Das Arbeitsgericht hat der Klägerin auch zu Recht Verzugszinsen zugesprochen. Insoweit wird auf dessen Ausführungen in den Entscheidungsgründen Bezug genommen.

3. Nach allem sind die Berufungen beider Parteien zurückzuweisen. Deshalb haben sie anteilig die Kosten ihrer erfolglosen Berufung zu tragen (§ 97 Abs. 1 in Verbindung mit § 92 Abs. 1 ZPO).

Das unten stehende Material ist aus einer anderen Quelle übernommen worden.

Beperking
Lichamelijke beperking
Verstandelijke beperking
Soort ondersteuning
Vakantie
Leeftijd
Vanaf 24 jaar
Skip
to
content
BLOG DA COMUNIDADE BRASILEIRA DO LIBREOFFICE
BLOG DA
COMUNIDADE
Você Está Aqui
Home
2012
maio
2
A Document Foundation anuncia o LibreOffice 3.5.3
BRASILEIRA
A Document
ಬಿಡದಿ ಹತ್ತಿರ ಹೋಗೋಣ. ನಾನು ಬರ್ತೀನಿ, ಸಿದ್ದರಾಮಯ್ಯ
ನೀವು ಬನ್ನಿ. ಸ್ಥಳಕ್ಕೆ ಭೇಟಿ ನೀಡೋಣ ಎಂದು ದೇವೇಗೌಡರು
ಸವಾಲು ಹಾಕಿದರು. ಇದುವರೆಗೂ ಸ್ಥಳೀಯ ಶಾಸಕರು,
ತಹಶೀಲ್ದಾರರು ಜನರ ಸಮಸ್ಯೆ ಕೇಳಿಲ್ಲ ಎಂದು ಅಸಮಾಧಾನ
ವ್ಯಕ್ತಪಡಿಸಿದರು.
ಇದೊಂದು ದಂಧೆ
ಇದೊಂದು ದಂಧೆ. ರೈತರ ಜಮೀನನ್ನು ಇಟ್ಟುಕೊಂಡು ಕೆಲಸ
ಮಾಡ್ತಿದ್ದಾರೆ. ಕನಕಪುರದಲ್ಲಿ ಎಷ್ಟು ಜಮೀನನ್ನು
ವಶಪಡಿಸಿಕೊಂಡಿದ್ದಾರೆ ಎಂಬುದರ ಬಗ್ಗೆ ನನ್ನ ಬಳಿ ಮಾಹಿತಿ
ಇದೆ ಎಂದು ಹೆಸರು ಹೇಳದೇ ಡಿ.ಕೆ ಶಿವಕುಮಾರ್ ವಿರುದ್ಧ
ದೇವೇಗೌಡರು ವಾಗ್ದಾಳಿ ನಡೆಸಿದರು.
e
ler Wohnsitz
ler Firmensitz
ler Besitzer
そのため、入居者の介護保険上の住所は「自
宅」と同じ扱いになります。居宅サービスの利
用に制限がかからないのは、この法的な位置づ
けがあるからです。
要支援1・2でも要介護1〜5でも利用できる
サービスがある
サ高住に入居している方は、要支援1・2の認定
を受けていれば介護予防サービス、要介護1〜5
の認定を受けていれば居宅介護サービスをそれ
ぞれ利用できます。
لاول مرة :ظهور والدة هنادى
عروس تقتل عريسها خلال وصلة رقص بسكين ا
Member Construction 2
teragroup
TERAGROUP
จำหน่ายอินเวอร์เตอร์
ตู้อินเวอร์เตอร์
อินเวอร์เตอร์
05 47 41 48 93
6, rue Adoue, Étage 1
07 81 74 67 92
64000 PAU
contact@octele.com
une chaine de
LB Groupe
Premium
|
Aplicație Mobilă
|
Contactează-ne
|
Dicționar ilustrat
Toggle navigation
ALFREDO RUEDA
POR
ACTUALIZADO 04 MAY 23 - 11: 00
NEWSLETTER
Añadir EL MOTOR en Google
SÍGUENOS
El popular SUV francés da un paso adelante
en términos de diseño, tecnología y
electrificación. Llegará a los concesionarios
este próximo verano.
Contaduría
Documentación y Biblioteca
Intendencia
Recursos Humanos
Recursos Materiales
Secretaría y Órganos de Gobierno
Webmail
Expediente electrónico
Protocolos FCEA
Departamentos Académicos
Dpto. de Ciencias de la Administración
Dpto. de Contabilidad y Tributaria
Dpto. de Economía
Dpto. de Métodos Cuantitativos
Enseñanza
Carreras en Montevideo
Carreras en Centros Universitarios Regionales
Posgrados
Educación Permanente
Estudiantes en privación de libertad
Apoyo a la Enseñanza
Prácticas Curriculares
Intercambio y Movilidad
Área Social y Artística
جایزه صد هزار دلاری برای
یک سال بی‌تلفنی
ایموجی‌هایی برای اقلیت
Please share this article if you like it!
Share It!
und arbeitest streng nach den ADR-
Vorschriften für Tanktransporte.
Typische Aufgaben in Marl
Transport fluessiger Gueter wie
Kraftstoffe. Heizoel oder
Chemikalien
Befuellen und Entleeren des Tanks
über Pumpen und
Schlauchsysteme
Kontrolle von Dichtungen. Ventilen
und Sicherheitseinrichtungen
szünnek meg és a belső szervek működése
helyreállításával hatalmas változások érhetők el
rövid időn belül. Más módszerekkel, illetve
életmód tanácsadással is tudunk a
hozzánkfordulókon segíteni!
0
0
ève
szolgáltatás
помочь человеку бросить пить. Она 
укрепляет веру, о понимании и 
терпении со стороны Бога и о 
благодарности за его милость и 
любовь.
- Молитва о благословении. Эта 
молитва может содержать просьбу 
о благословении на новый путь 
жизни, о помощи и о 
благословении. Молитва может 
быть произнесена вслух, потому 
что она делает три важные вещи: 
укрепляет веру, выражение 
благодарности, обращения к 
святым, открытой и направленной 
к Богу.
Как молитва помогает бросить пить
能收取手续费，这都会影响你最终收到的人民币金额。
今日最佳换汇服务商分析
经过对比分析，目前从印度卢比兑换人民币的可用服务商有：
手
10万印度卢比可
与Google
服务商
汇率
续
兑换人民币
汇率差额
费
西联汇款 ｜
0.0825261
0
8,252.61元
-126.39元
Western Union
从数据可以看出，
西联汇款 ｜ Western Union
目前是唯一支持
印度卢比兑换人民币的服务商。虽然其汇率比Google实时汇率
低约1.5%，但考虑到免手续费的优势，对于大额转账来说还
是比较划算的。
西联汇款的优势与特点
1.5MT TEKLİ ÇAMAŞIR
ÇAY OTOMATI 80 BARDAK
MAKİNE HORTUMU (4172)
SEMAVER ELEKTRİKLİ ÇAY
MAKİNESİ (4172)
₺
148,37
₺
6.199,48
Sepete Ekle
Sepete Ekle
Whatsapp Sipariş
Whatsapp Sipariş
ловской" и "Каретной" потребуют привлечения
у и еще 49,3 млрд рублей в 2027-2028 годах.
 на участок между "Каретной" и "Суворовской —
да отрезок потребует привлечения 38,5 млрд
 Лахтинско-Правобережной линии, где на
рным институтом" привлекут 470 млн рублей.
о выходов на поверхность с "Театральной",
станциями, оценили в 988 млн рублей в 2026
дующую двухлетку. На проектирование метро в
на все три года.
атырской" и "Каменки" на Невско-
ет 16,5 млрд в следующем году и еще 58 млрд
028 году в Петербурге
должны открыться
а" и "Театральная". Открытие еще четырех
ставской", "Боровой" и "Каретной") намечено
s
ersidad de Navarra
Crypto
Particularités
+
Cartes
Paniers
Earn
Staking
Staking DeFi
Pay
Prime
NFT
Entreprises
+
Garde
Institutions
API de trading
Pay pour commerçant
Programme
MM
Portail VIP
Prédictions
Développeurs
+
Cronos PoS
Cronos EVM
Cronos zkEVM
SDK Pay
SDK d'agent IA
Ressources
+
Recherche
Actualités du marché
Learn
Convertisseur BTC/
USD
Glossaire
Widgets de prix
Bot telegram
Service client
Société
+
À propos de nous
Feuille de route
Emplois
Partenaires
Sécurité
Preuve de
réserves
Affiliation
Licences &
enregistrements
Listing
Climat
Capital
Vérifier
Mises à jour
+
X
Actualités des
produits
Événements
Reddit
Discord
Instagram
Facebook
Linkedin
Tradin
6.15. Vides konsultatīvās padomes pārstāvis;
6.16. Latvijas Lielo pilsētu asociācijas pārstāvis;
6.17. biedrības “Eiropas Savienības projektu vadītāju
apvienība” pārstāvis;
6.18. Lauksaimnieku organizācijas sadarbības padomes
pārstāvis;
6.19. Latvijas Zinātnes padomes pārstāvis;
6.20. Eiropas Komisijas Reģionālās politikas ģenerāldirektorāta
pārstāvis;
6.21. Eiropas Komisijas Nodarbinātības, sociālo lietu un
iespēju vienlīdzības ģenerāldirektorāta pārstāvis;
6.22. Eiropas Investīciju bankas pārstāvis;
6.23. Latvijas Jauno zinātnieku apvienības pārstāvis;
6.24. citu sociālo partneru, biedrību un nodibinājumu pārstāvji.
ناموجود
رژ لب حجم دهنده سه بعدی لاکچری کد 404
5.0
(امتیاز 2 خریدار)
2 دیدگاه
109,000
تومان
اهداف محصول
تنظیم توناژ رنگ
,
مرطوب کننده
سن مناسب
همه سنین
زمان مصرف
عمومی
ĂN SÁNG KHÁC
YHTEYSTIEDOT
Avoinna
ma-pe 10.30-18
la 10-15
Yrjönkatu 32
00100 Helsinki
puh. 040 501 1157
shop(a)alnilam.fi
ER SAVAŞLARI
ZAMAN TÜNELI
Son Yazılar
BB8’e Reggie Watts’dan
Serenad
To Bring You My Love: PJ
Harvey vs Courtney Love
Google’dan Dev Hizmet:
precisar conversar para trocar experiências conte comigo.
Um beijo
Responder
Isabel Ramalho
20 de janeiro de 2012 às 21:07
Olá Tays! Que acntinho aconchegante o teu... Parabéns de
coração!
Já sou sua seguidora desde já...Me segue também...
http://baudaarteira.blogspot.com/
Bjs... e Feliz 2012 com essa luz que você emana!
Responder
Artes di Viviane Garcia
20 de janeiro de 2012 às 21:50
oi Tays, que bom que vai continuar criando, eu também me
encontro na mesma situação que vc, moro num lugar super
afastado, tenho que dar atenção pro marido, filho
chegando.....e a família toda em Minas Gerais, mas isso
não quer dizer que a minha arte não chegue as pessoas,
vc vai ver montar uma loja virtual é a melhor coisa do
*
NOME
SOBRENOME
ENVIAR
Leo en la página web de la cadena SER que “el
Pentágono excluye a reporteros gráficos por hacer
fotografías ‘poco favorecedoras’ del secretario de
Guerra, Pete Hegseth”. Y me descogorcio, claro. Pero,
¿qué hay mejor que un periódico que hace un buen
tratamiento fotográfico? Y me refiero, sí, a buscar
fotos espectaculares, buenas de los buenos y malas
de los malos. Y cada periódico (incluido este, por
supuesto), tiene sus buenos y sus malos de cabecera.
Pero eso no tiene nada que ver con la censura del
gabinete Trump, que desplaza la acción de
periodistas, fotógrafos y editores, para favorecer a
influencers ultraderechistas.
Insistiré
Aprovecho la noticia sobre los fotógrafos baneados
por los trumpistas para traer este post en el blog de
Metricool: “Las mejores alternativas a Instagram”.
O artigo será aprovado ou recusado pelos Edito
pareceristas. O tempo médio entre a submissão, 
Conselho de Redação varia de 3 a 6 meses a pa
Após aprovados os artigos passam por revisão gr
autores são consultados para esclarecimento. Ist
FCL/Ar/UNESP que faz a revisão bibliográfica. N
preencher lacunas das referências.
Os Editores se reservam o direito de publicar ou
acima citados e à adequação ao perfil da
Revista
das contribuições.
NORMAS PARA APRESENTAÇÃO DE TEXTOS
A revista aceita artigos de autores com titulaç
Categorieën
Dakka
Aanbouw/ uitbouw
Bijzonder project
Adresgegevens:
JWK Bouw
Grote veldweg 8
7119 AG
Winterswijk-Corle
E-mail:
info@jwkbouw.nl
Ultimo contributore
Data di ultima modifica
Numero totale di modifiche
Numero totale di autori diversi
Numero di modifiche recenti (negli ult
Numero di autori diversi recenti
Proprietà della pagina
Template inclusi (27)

Mit Rücksicht auf § 63 Abs. 2 GKG ist der Gebührenstreitwert nach Abschluss der Instanz festzusetzen. Der vom Arbeitsgericht nach § 63 Abs. 2 GKG für den ersten Rechtszug festgesetzte Gebührenstreitwert ist auch für den Berufungsrechtszug maßgeblich. Der Streit über die Stufenzuordnung ist nach 42 Abs. 4 Satz 2 GKG in Höhe der Differenzvergütung im streitigen Zeitraum zu bewerten. Dies sind 6.883,99 EUR. Mit diesem Wert ist nach § 39 Abs. 1 GKG der Wert des Zahlungsantrags in Höhe des eingeklagten Betrags zu addieren (1.165,40 EUR und 1.155,68 EUR, also 2.321,08 EUR).